→ **DATASET CONTENT**
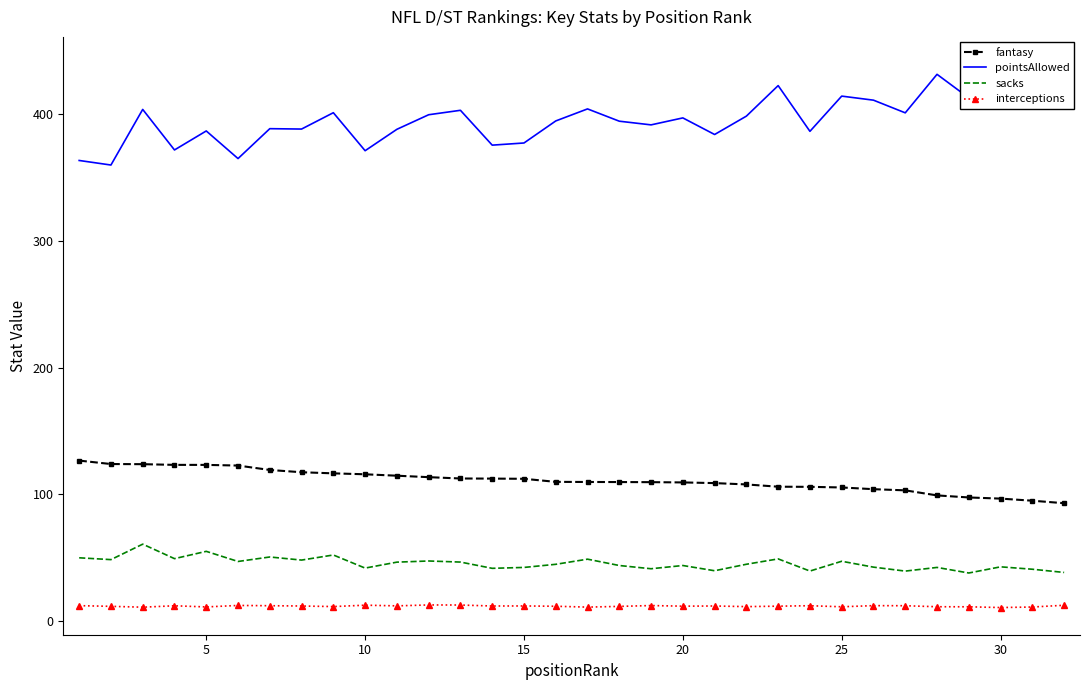

What is the maximum value for interceptions?

12.7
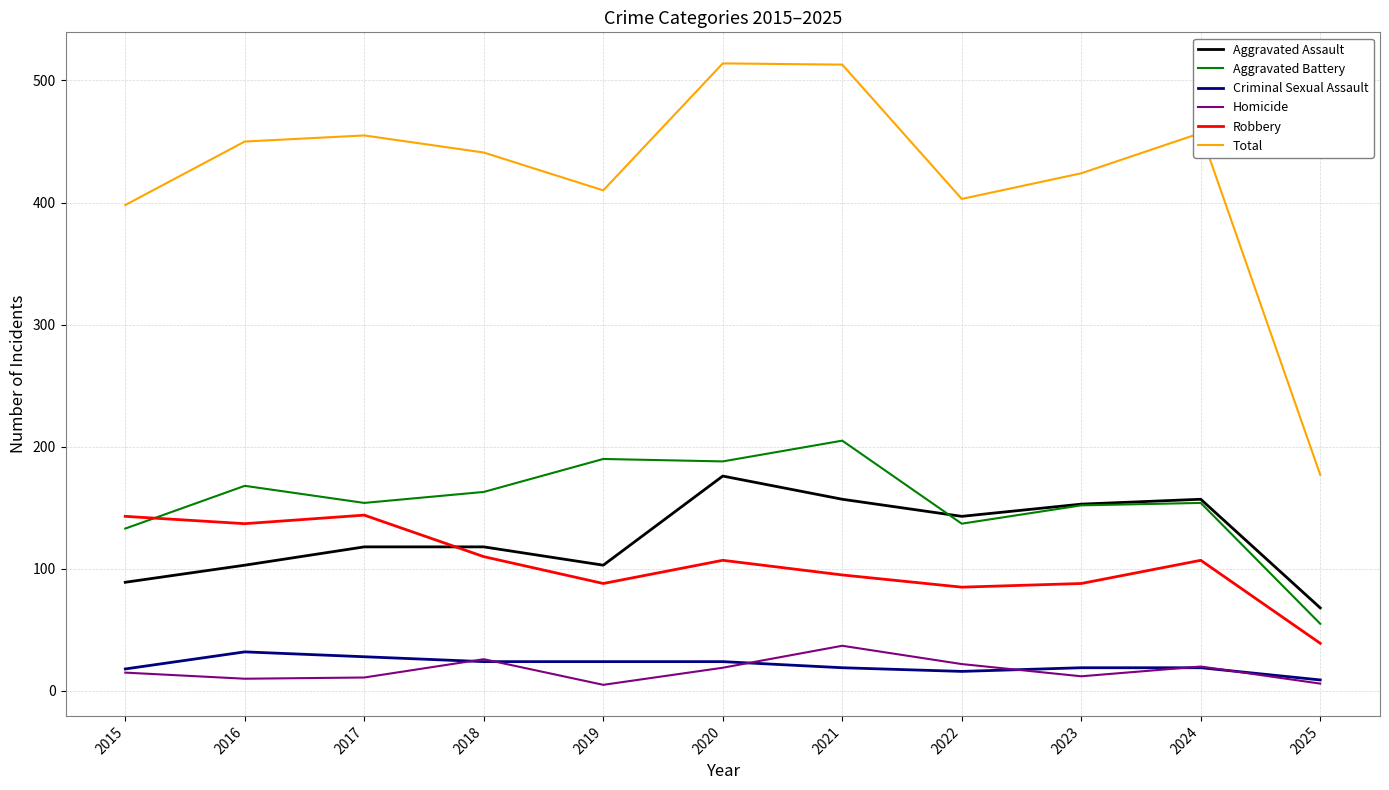

At which label does Robbery first exceed 107?

2015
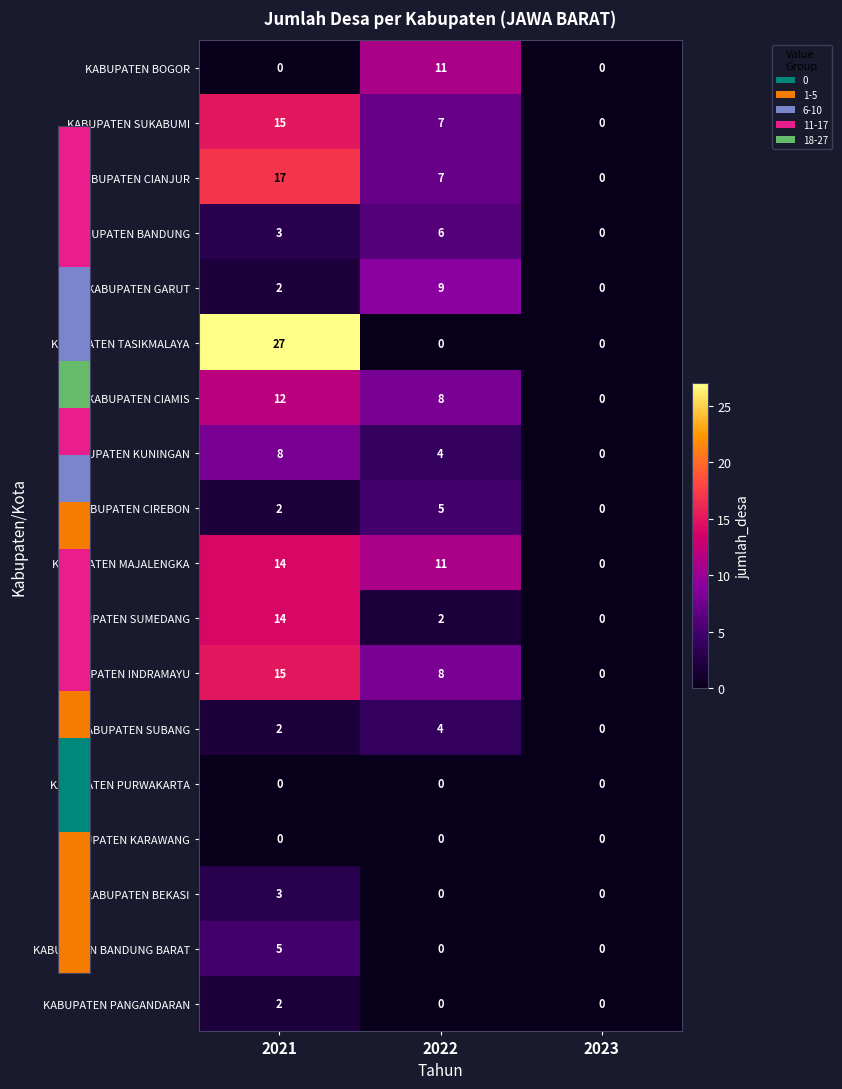

At which category does the chart reach its peak across all series?

2021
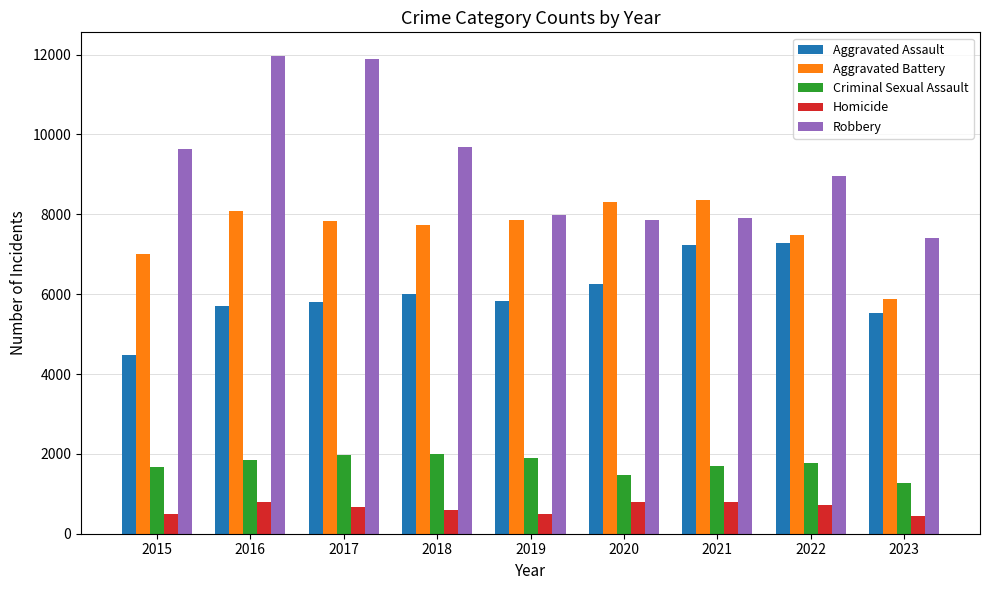

Which series has the largest total across all categories?

Robbery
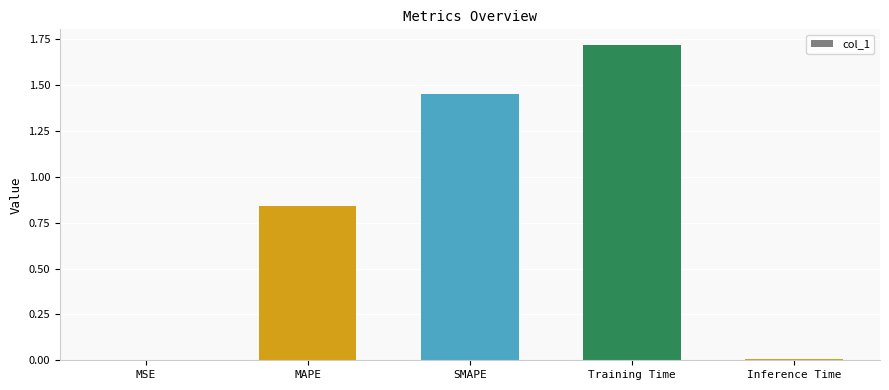

Is it true that the value at MSE is 0.0?

True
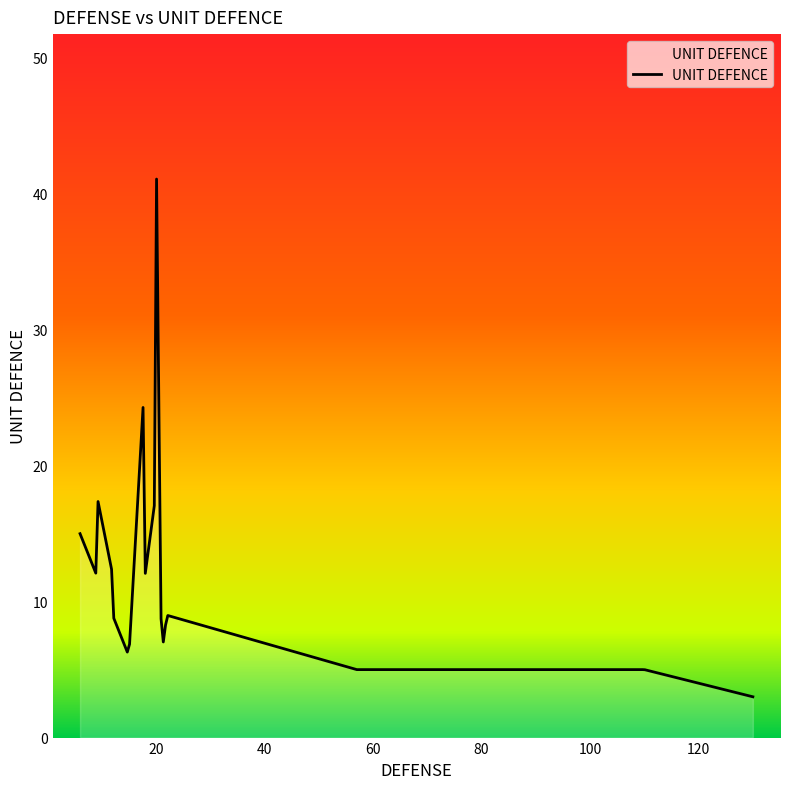

What is the smallest value displayed?

3.0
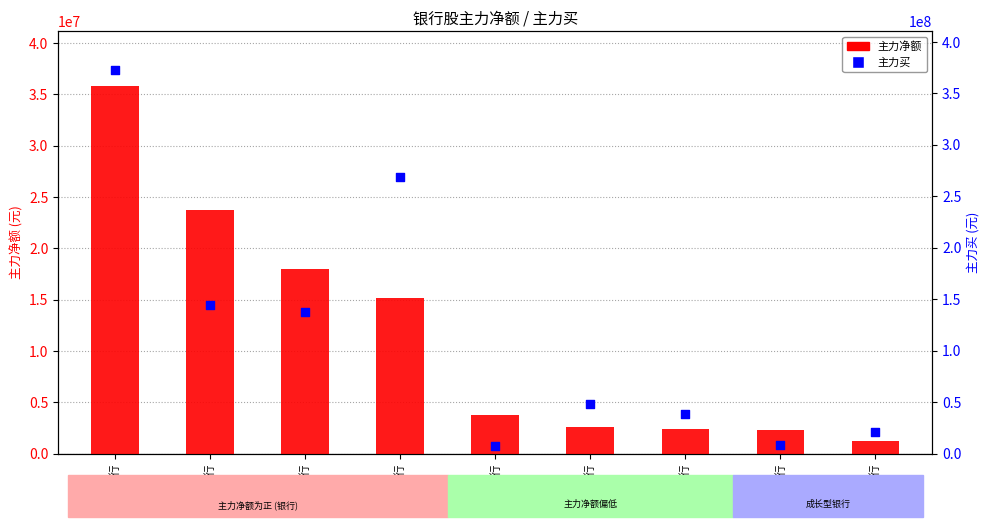

At how many categories does at least one series exceed 259664290?

2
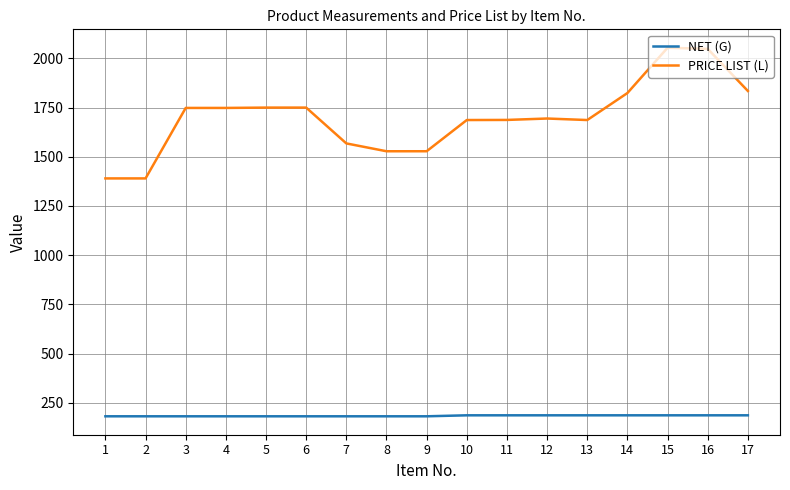

Is the value of NET (G) at 7 greater than the value of PRICE LIST (L) at 7?

No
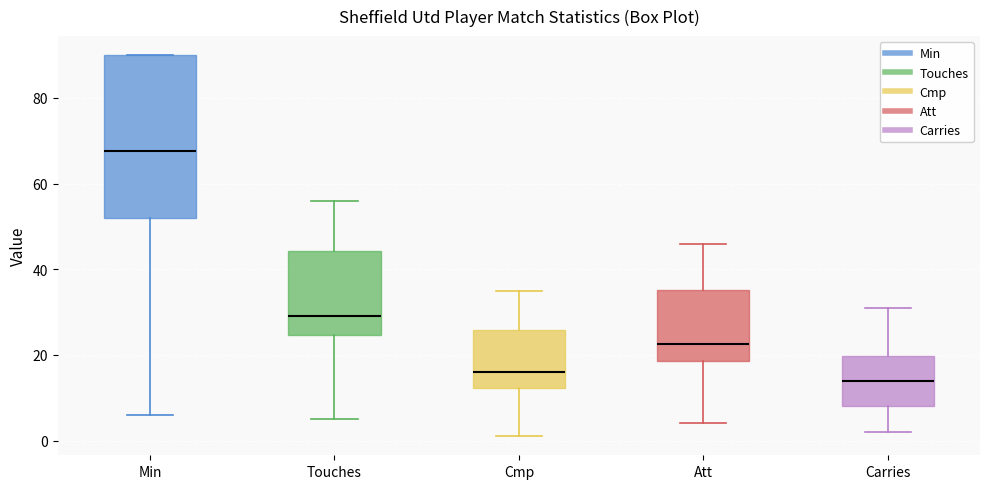

Which box is the tallest, from its lower edge to its upper edge?

Min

→ **EXERCISE DIRECTIONS**
Rewrite the text of the data above, swapping "series" for "group" everywhere and leaving all else the same. Omit the pictures.

→ **SOLUTION TO THIS TASK**
What is the maximum value for interceptions?

12.7

At which label does Robbery first exceed 107?

2015

At which category does the chart reach its peak across all group?

2021

Which group has the largest total across all categories?

Robbery

Is it true that the value at MSE is 0.0?

True

What is the smallest value displayed?

3.0

At how many categories does at least one group exceed 259664290?

2

Is the value of NET (G) at 7 greater than the value of PRICE LIST (L) at 7?

No

Which box is the tallest, from its lower edge to its upper edge?

Min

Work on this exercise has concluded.